We failed to obtain the LV long-axis and main pulmonary trunk views in 19 CHD cases using STIC derived AAPA reference ranges as we did in normal fetuses. This finding indicates that the establishment of normal reference range of AAPA can offer the objective reference standards in the screening of fetal heart by STIC. For fetuses that did not display normal LV long-axis and main pulmonary trunk views using novel STIC derived AAPA , a high possibility of conotruncal arteriosis deformity is suggested, therefore, the detailed fetal echocardiographic evaluation was recommended.

Two cases of perimembranous VSD showed the discontinuation between aorta and interventricular septum in left ventricular long-axis view. It was hard to determine whether the aorta overrode ventricular septum or not, because of the large deletion in ventricular septum. Continuing to roll the transducer, we can acquire the main pulmonary view. Therefore, the AAPA may identify the VSD with conotruncal defects in fetal heart ultrasonography. When it is difficult to identify whether the VSD is combined with CTD, AAPA would help us to make the right decision.

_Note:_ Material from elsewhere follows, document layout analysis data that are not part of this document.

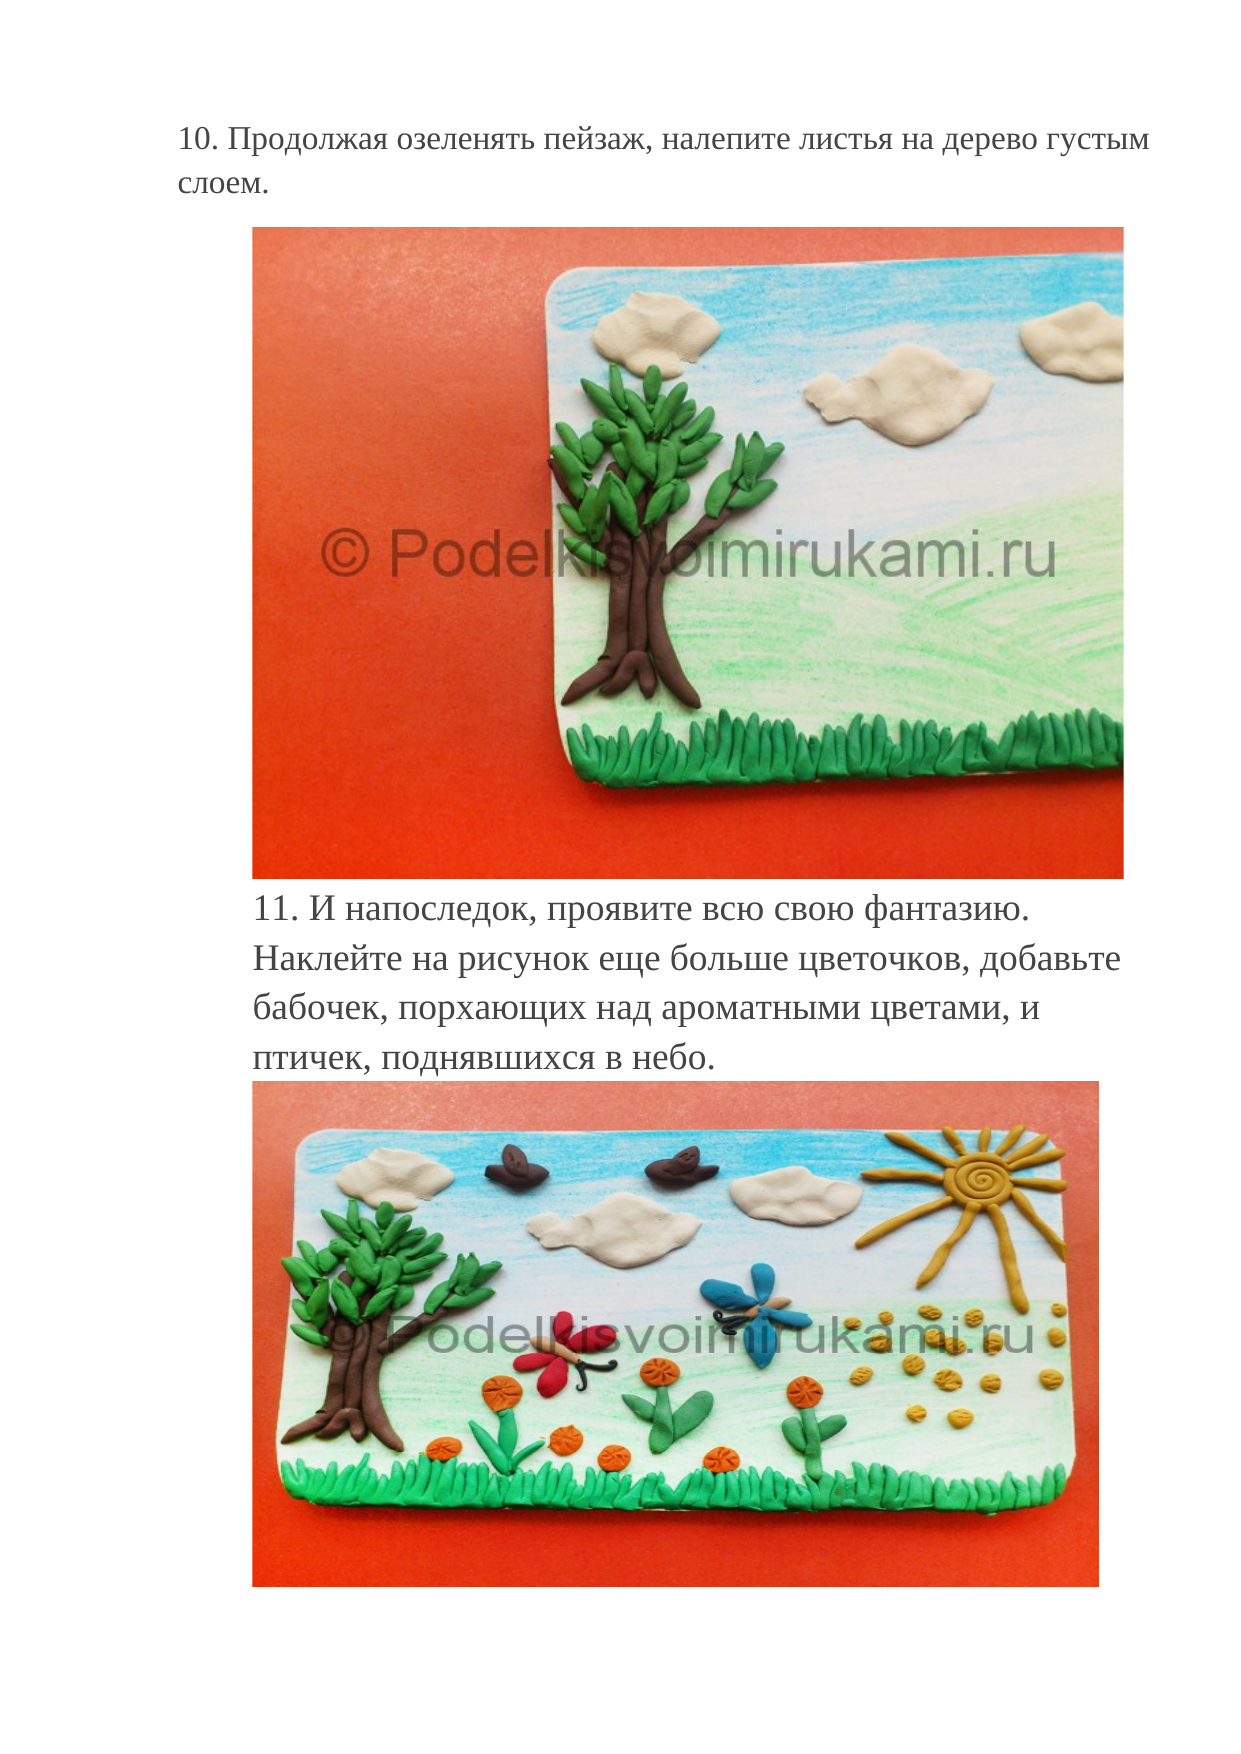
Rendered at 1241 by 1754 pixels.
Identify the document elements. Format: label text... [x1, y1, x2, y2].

picture [252, 1081, 1099, 1587]
list 11. И напоследок, проявите всю свою фантазию. Наклейте на рисунок еще больше цветочков, добавьте бабочек, порхающих над ароматными цветами, и птичек, поднявшихся в небо. [252, 227, 1152, 1593]
text 10. Продолжая озеленять пейзаж, налепите листья на дерево густым слоем. [177, 118, 1152, 201]
picture [252, 227, 1124, 879]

Nevertheless, several limitations of this study need to be addressed. First, the cross-sectional design may reduce the power of observed correlations. Second, as the limitation of 2D ultrasound imaging, the quality of 3D STIC reconstructed image could also be interfered by respiration movement of gravida, random movement of fetus, fast and irregular fetal heart beat, and the block of ribs or spinal column acoustic shadows. Third, for 8.7% of fetuses (29/331) volume data could not be obtained satisfactorily. Forth, volume images collected by one examination may not be sufficient to cover all the important information for analysis of fetus over 20 gestational weeks, while frequent fetal movement may disturb the acquirement of image for fetus below 20 gestational weeks. Fifth, in this investigation we could not get exact angle between ascending aorta and main pulmonary artery in fetuses with CTD as we did in normal fetuses, therefore we did not compare the angles of normal fetuses with those with CTD, but the normal angle reference range established was used in this study to determine if the images of ascending aorta and main pulmonary artery could be obtained by rotating the axes within the normal AAPA. Finally, the reproducibility test showed that the discrepancy rate was 13.6% in our study, which suggested the observer-dependent nature of this measurement.

Conclusion

The left ventricular long axis and main pulmonary trunk views can be displayed using STIC, thus the echocardiographic protocol of the cardiovascular joint could be standardized. The reference range of the angle between ascending aorta and main pulmonary artery is clinically useful in prenatal screening of CTD and provides a reliable quantitative standard to estimate the spatial relationship of the large arteries of fetus.